〈私〉はどこにいるか?

私たちは宇宙にいる――それこそがほんとうの「リアル」のはずである。この世界には意味も秩序も希望もあるのだ。

大和魂ある者の (3)

2007-05-28 | 「特攻」論
 さて、映画「俺は、君のためにこそ死ににいく」をご紹介しているが、これが戦争の悲惨さの中にぎりぎりなものとしてあらわれた「美しさ」を見出すことを主題として描かれた作品だったのは明らかだと思う。

 そのように映画が正当にも目指そうとしながら、しかし一方で明らかに限界があって描ききれていないように見えたことがある。
 それはすなわち、「特攻」のネガティブな面とポジティブな面のそれぞれをしっかり分けて私たち日本人自身の歴史として取り戻す、ということではなかったかと思うのだ。

 以下、大枠ではあるがひとつの試みの作業として、そのことを書いていきたい。

 が、その前に今回から括弧でくくって使っている「特攻」という用語の問題性について、その言葉に抵抗を覚えるというご意見があったので、取り上げておこう。

 「特攻」とはいうまでもなく本来「特別攻撃」という軍事用語の略であり、またそれを象徴するものとして一般的に使われている「神風・カミカゼ」とは海軍特別攻撃隊の総称として冠された言葉であった。
(あまり説明されていなくて現代の私たちにはわかりにくくなっているが、映画は陸軍の話である)

 しかし言葉は時代の経過や意味的な俗化に伴い大きく変質していくという幾多の例にもれず、というかそれを大きく越えて価値的な転倒というほどに、これらは現在ではいずれも揶揄を含んだ自嘲的で軽薄なニュアンスをもって広く語られるようになってしまっているのは間違いない。

 いわく、競争に勝たねばならない体育会系やビジネスマンの掛け声だったり、戦後一時期のアメリカのB級戦争映画の邦題に(原題と無関係に)つけられるものだったり、果てはいまだ細々と生息している暴走族系ヤンキーの奇抜な晴姿を指したり…等々といった具合に。

 「カミカゼ」にいたっては、海外の報道を有難がっておめでたくも日本人自身がテロによる自爆攻撃をそう表現したりする現状だ。

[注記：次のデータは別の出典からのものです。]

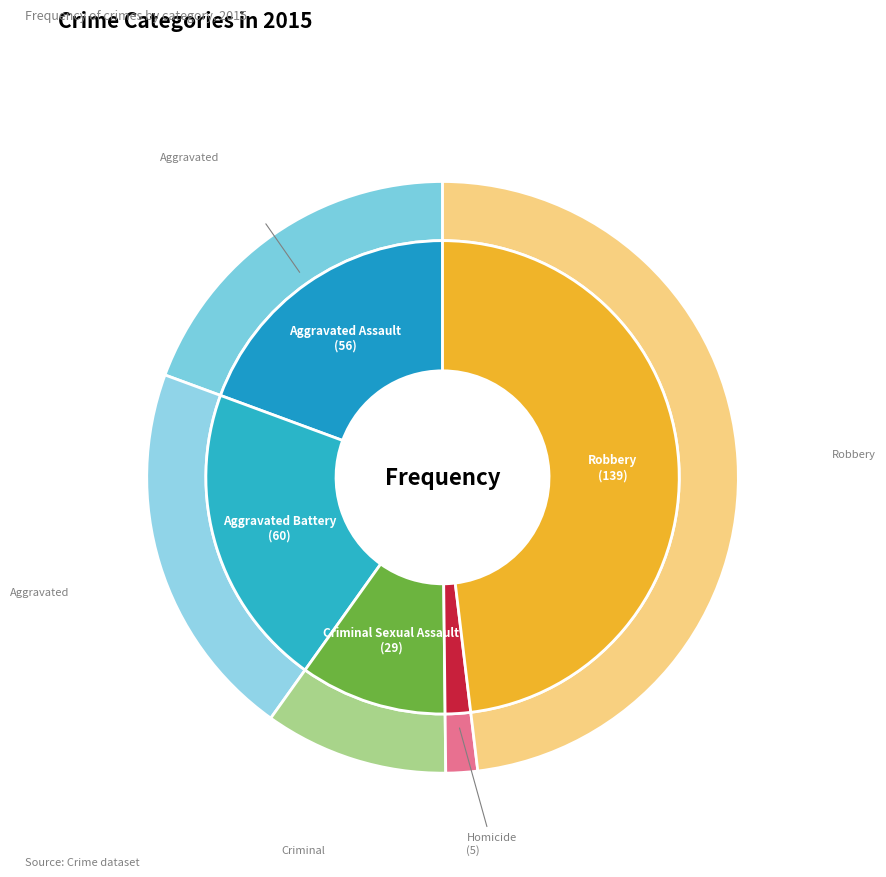

To the nearest percent, what is the combined percentage of Robbery and Homicide?

50%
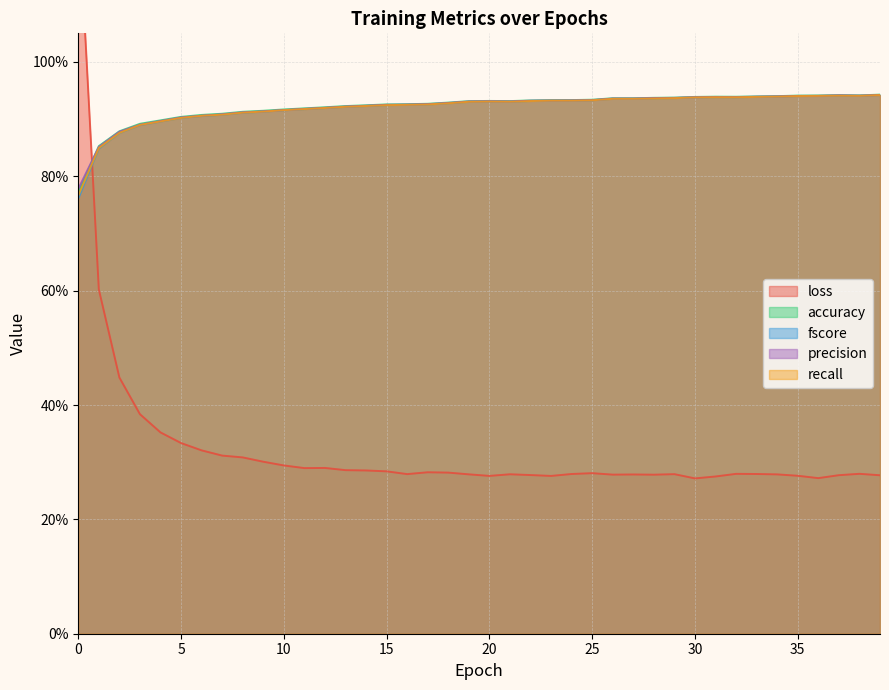

At which category does precision reach its first local valley?

21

本来それは明確に混同・誤用なのだが、もはやそう指摘することすらあまりにむなしい。

 嘆くのは無意味だろうが、そういう用法の軽さには、この言葉が本来帯びていたきわめて深刻かつ悲壮な意味合いがまったく欠落しているのは明らかだ。
 そのことに怒りを通り越して情けなさを感じ、この言葉を使うことに抵抗・反発を覚える向きがあるのはある意味で当然といえるだろう。
 それは日本人という社会集団に生きる者として、その歴史を担った存在として、たぶんとても正常かつ健全な反応なのではないかと思う。

 そして否応なく自覚させられるのだ――思えば私たち日本人はそこからあまりに遠い地点に来てしまった、と。

 この意味的な逆転の背後にある、読み取ろうとする私たち自身のコンテクストの激変を自覚することは、「特攻」について何事かを語る上で、たぶんきわめて重要であると思う。
 そしてそこを考慮しないまま、いまだに多くの言葉が費やされているのが現状だと見えるのだ。

 それを踏まえたうえで、しかしやはりこのことは総称として「特攻」と表現するのが適切だと思う。
 括弧にくくるのは、上記のような現行の通俗的なイメージの喚起をできるかぎり避けるためであり、そのことにより、それは当時の人が心に抱いていただろう意味での使用であることを、いくばくかでも表せればと思ったからにすぎない。